§ **WORK REQUEST**
Update the rows below by replacing "Boolean" with "bool" wherever it occurs, leaving everything else unchanged.

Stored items
- - -

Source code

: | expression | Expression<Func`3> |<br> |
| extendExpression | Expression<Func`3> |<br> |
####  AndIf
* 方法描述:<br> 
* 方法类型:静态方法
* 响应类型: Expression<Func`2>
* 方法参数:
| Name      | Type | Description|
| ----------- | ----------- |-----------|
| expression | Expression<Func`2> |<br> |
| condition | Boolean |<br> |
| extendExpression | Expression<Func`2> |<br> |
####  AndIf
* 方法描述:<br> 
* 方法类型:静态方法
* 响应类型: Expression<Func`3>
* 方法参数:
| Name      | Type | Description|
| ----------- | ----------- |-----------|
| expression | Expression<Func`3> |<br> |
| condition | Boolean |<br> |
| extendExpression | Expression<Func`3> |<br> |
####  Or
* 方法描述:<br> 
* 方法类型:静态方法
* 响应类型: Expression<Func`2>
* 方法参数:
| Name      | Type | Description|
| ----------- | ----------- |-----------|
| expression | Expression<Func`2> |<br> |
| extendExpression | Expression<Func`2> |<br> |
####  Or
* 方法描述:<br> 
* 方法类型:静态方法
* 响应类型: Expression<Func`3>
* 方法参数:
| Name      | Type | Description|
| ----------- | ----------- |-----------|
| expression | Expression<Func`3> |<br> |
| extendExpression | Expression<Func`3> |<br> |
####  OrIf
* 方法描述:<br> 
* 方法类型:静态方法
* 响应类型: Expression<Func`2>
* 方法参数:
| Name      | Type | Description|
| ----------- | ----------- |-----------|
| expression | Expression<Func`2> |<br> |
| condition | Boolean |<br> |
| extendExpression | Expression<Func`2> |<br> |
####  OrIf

- - -

§ **SOLUTION**
Source code

: | expression | Expression<Func`3> |<br> |
| extendExpression | Expression<Func`3> |<br> |
####  AndIf
* 方法描述:<br> 
* 方法类型:静态方法
* 响应类型: Expression<Func`2>
* 方法参数:
| Name      | Type | Description|
| ----------- | ----------- |-----------|
| expression | Expression<Func`2> |<br> |
| condition | bool |<br> |
| extendExpression | Expression<Func`2> |<br> |
####  AndIf
* 方法描述:<br> 
* 方法类型:静态方法
* 响应类型: Expression<Func`3>
* 方法参数:
| Name      | Type | Description|
| ----------- | ----------- |-----------|
| expression | Expression<Func`3> |<br> |
| condition | bool |<br> |
| extendExpression | Expression<Func`3> |<br> |
####  Or
* 方法描述:<br> 
* 方法类型:静态方法
* 响应类型: Expression<Func`2>
* 方法参数:
| Name      | Type | Description|
| ----------- | ----------- |-----------|
| expression | Expression<Func`2> |<br> |
| extendExpression | Expression<Func`2> |<br> |
####  Or
* 方法描述:<br> 
* 方法类型:静态方法
* 响应类型: Expression<Func`3>
* 方法参数:
| Name      | Type | Description|
| ----------- | ----------- |-----------|
| expression | Expression<Func`3> |<br> |
| extendExpression | Expression<Func`3> |<br> |
####  OrIf
* 方法描述:<br> 
* 方法类型:静态方法
* 响应类型: Expression<Func`2>
* 方法参数:
| Name      | Type | Description|
| ----------- | ----------- |-----------|
| expression | Expression<Func`2> |<br> |
| condition | bool |<br> |
| extendExpression | Expression<Func`2> |<br> |
####  OrIf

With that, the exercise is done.